## Objective
Extract the passage of the archery forum thread from "https://www.youtube.com/watch?v=aQ27iS1mkuo" to "stage win yesterday.", copying it word for word.

## Page excerpt
I believe he still holds 4 out of the 6 world records for the 1440 fita round and distances and the 70m round too. Insane level of shooting! 

And yet incredibly, Lee Woo Seok is more consistent on paper as he holds the world ranking number one position by virtue of medalling at every single international event he went to last year, Woojin just failed to medal at Berlin. 
I wouldn't be surprised that the sparring of these two is what is pushing the scores up. 

This season is going to be good... 😎


----------



## Captain Kirk (Sep 11, 2016)

limbwalker said:


> I always find it amusing when people criticize the very forum they post on.


Can't find criticism here.


----------



## Gregjlongbow (Jun 15, 2016)

10arrows said:


> Kim Woo Jin is my favorite archer. The man is awesome. His form looks flawless to me; but I am no expert


Same 


Sent from my iPhone using Tapatalk


----------



## theminoritydude (Feb 11, 2013)

10arrows said:


> Kim Woo Jin is my favorite archer. The man is awesome. His form looks flawless to me; but I am no expert


Mine is Jeremy Renner. He’s the most famous archer alive.


----------



## Skropi (Jan 1, 2019)

theminoritydude said:


> 10arrows said:
> 
> 
> > Kim Woo Jin is my favorite archer. The man is awesome. His form looks flawless to me; but I am no expert
> ...


I had to use google, as I am not good with names. Well........I almost threw up lol.


----------



## chrstphr (Nov 23, 2005)

tooold said:


> Chris, could you confirm this and perhaps determine what weight limbs he is using and his holding weight?


Kim Woojin is shooting the new Zest limbs. His limbs are 46# longs. His holding weight is 52-54 pounds. 

Chris


----------



## moomooholycow (Sep 15, 2016)

Skropi said:


> I had to use google, as I am not good with names. Well........I almost threw up lol.


Ok, maybe; but how many of us can SING about their shooting like he can?

https://www.youtube.com/watch?v=aQ27iS1mkuo


----------



## stevebster (Feb 5, 2018)

all these short term memory folks. Clearly Legolas is the most famous archer alive.. I think it would be a coin flip between Renner, AKA Hawkeye, and Katniss for second. Shout out to Brady though for his stage win yesterday.


----------



## BlasterMcMassiv (Aug 20, 2018)

Yes


----------



## EvilGarfield (May 30, 2018)

chrstphr said:


> Kim Woojin is shooting the new Zest limbs. His limbs are 46# longs. His holding weight is 52-54 pounds.
> 
> Chris


Amy idea when those limbs will be coming out and what will their price range be?

Sent from my HTC One mini 2 using Tapatalk


----------



## chrstphr (Nov 23, 2005)

EvilGarfield said:


> Amy idea when those limbs will be coming out and what will their price range be?
> 
> Sent from my HTC One mini 2 using Tapatalk


Hi, they are available now and are $749.99. Same price as the Veracity limbs were.


Chris


----------



## lksseven (Mar 21, 2010)

As laudable as Kim's shooting is/has been, it's nice to see Brady healthy and shooting well and sealing the deal. He was pretty pumped about it.

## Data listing

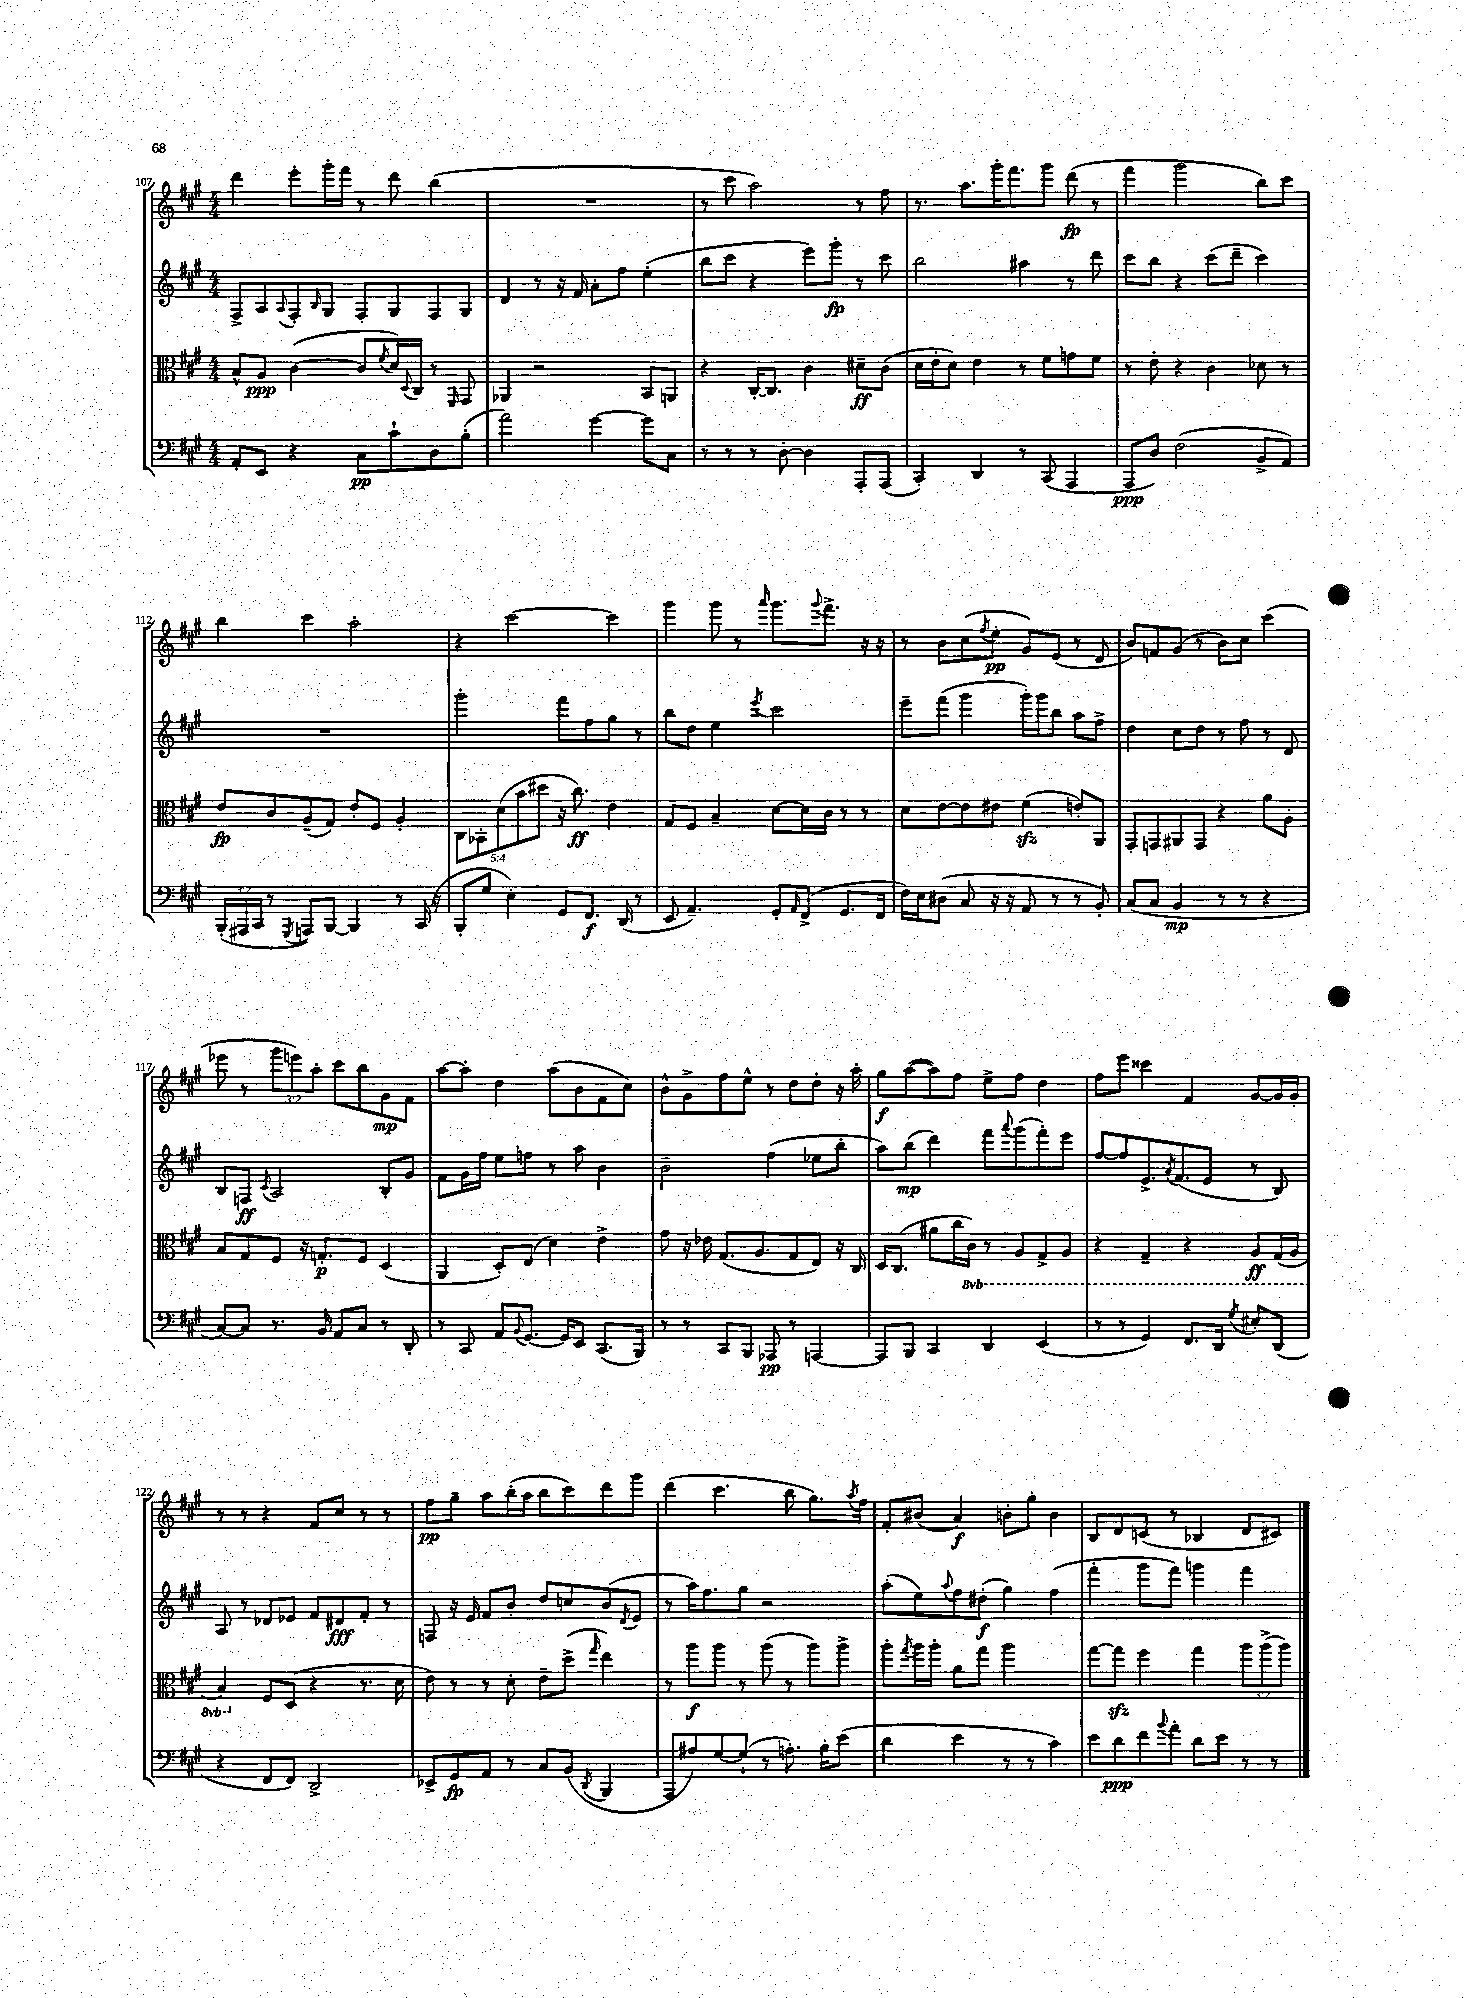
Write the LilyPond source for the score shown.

<<
\new StaffGroup <<
\new Staff = "s0" {
    \clef treble \key a \major \numericTimeSignature \time 4/4 \override Staff.TupletNumber.text = #tuplet-number::calc-fraction-text
    d'''4 e'''8-. gis'''16-. fis'''16 r8 d'''8 b''4( |
    R1 |
    r8 cis'''8 a''2) r8 fis''8 |
    r8. a''8. gis'''16-. fis'''8. gis'''8 d'''8\fp( r8 |
    fis'''4 gis'''2 b''8) cis'''8 |
    b''4 cis'''4 a''2-. |
    r4 cis'''2~ cis'''4 |
    gis'''4 gis'''8 r8 \grace { a'''16 } gis'''8. \appoggiatura { gis'''8 } fis'''8.-> r16 r16 |
    r8 b'8 cis''8( \acciaccatura { fis''8 } e''8-.\pp gis'8) e'8( r8 d'8 |
    b'8) f'8 gis'8( r8 b'8) cis''8 cis'''4( |
    ees'''8 r8 \tuplet 3/2 { gis'''8 e'''8) a''8-. } cis'''8 b''8 gis'8\mp fis'8 |
    a''8~ a''8-. d''4 a''8( b'8 fis'8 cis''8) |
    b'8-^ gis'8-> fis''8 e''8-^ r8 d''8 d''8-. r16 a''16-. |
    gis''8\f a''8~( a''8) fis''8 e''8-> fis''8 d''4 |
    fis''8 e'''8 cisis'''4 fis'4 gis'8~ gis'16 gis'16-. |
    r8 r8 r4 fis'8 cis''8 r8 r8 |
    fis''8\pp gis''8-- a''8 b''16-.( a''16 b''8 cis'''8) d'''8 gis'''8 |
    d'''4( cis'''4. b''8 gis''8.) \acciaccatura { a''8 } fis''16 |
    fis'8-. bis'8( a'4\f) b'8-. gis''8-. b'4 |
    b8 d'8 c'8( r8 bes4 d'8 cis'8) \bar "|." |
}
\new Staff = "s1" {
    \clef treble \key a \major \numericTimeSignature \time 4/4
    fis8-> a8 \appoggiatura { a8 } fis8-. \grace { b16 } gis8 fis8-. gis8 fis8 gis8 |
    d'4 r8 r16 fis'16 a'8-. fis''8 e''4-.( |
    b''8 cis'''8 r4 e'''8) gis'''8-.\fp r8 cis'''8 |
    b''2 ais''4 r8 d'''8 |
    cis'''8 b''8 r4 cis'''8( d'''8-- cis'''4) |
    R1 |
    gis'''2-. fis'''8 fis''8 gis''8 r8 |
    b''8 d''8 e''4 \acciaccatura { e'''8 } cis'''2 |
    e'''8-- fis'''8( gis'''4 gis'''16-.) gis'''16 b''8 a''8 fis''8-> |
    d''4 cis''8 d''8 r8 fis''8 r8 d'8 |
    b8 f8\ff \acciaccatura { cis'8 } a2 b8-. gis'8 |
    fis'8 gis'16 fis''16 e''8 f''8 r8 a''8 b'4 |
    b'2-- fis''4( ees''8 b''8-. |
    a''8) b''8\mp( d'''4) fis'''8 \appoggiatura { a'''8 } gis'''8( fis'''8-.) e'''8 |
    fis''8~ fis''8 e'8.-> \acciaccatura { a'8 } fis'8.( e'8 r8 b8) |
    a8 r8 des'8 ees'8 fis'8 dis'8\fff fis'8-. r8 |
    f8 r16 e'16 fis'8 b'8-. d''8 c''8 b'8( \acciaccatura { d'8 } e'8 |
    r8 a''16) fis''8. gis''8 r2 |
    a''8-.( e''8) \appoggiatura { a''8 } fis''8 dis''8-.\f( gis''4) fis''4( |
    fis'''4-. gis'''8 fis'''8) g'''4 fis'''4 \bar "|." |
}
\new Staff = "s2" {
    \clef alto \key a \major \numericTimeSignature \time 4/4 \override Staff.TupletNumber.text = #tuplet-number::calc-fraction-text \set Staff.ottavationMarkups = #ottavation-simple-ordinals
    b8-^ a8\ppp cis'4~( cis'8 \acciaccatura { fis'8 } d'16) \appoggiatura { d8 } cis16 r8 \grace { fis,16 } gis,8 |
    aes,4 r2 b,8 a,8 |
    r4 cis16~-. cis8. cis'4 dis'8--\ff cis'8( |
    d'16 e'16-. d'8) e'4 r8 fis'8 g'8 fis'8 |
    r8 e'8-. r4 cis'4 des'8 r8 |
    e'8\fp cis'8 a8--( gis8) e'8-. fis8 a4-. |
    \tuplet 5/4 { cis8 bes,8-. d'8( b'8 dis''8 } r16 cis''8.\ff) e'4 |
    gis8 fis8 b4-- d'8~ d'16 cis'16 r8 r8 |
    d'8 e'8~ e'8 eis'8 fis'4\sfz( e'8-.) a,8 |
    gis,8-. g,8 ais,8 g,8 r4 a'8 a8-. |
    b8 gis8 fis8 r16 g8.-.\p fis8 d4( |
    a,4 d8-.) e8( d'4) e'4-> |
    gis'8 r16 ees'16 gis8.( a8. gis8 e8) r16 cis16 |
    d16 cis8.( ais'8 cis''16 \ottava #-1 cis16) r8 a,8 gis,8-> a,8 |
    r4 gis,4-- r4 a,8\ff gis,16( a,16 |
    b,4) \ottava #0 fis8 d8( r4 r8. d'16 |
    e'8) r8 r8 d'8-. e'8-- d''8->( \grace { gis''16 } e''4) |
    r8 a''8\f a''8 r8 a''8( r8 a''8) a''8-> |
    a''8-. \acciaccatura { gis''8 } a''16 a''16-. a'8 gis''8 a''2 |
    gis''8~ gis''8\sfz fis''4 gis''4 \tuplet 3/2 { a''8 a''8->( a''8) } \bar "|." |
}
\new Staff = "s3" {
    \clef bass \key a \major \numericTimeSignature \time 4/4 \override Staff.TupletNumber.text = #tuplet-number::calc-fraction-text
    a,8-. e,8 r4 cis8\pp cis'8-! d8 b8-.( |
    a'2) gis'4~ gis'8 cis8 |
    r8 r8 r8 d8~-. d4 a,,8-. a,,8( |
    cis,4-.) d,4 r8 cis,8( a,,4 |
    a,,8\ppp d8) fis2( b,8-> a,8) |
    \tuplet 3/2 { b,,16-.( ais,,16 cis,16 } r8 \acciaccatura { gis,,8 } a,,8) b,,8~ b,,4 r8 cis,16( r16 |
    b,,8-. gis8 e4-.) gis,8 fis,8.\f d,16( r8 |
    e,8 a,4.--) gis,8-. \grace { a,16 } fis,8->( gis,8. fis,16 |
    fis16) e16 dis8( cis8 r16 r16 a,8 r8 r8 b,8-.) |
    cis8( cis8 b,4\mp r8 r8 r4 |
    cis8~) cis8 r8. b,16 a,8 cis8 r8 d,8-. |
    r8 cis,8 a,8 \appoggiatura { b,8 } gis,8.~ gis,16 e,8 cis,8.( b,,16) |
    r8 r8 cis,8 b,,8 aes,,8\pp r8 a,,4~ |
    a,,8 b,,8 cis,4 d,4 e,4( |
    r8 r8 gis,4) fis,8. d,16 \acciaccatura { gis8 } eis8-. d,8( |
    r4 fis,8 fis,8) d,2-> |
    ees,8-> gis,8\fp a,8 r8 cis8 b,8( \acciaccatura { d,8 } b,,4 |
    a,,8 ais8) gis8~ gis8-!( r8 a8.-.) b16-. e'8( |
    d'4 e'4 r8 r8 cis'4) |
    e'8 d'8\ppp fis'8 \appoggiatura { b'8 } a'8-. d'8 e'8 r8 r8 \bar "|." |
}
>>
>>
\layout { \context { \Score currentBarNumber = #107 } }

## Exercise solution
https://www.youtube.com/watch?v=aQ27iS1mkuo


----------



## stevebster (Feb 5, 2018)

all these short term memory folks. Clearly Legolas is the most famous archer alive.. I think it would be a coin flip between Renner, AKA Hawkeye, and Katniss for second. Shout out to Brady though for his stage win yesterday.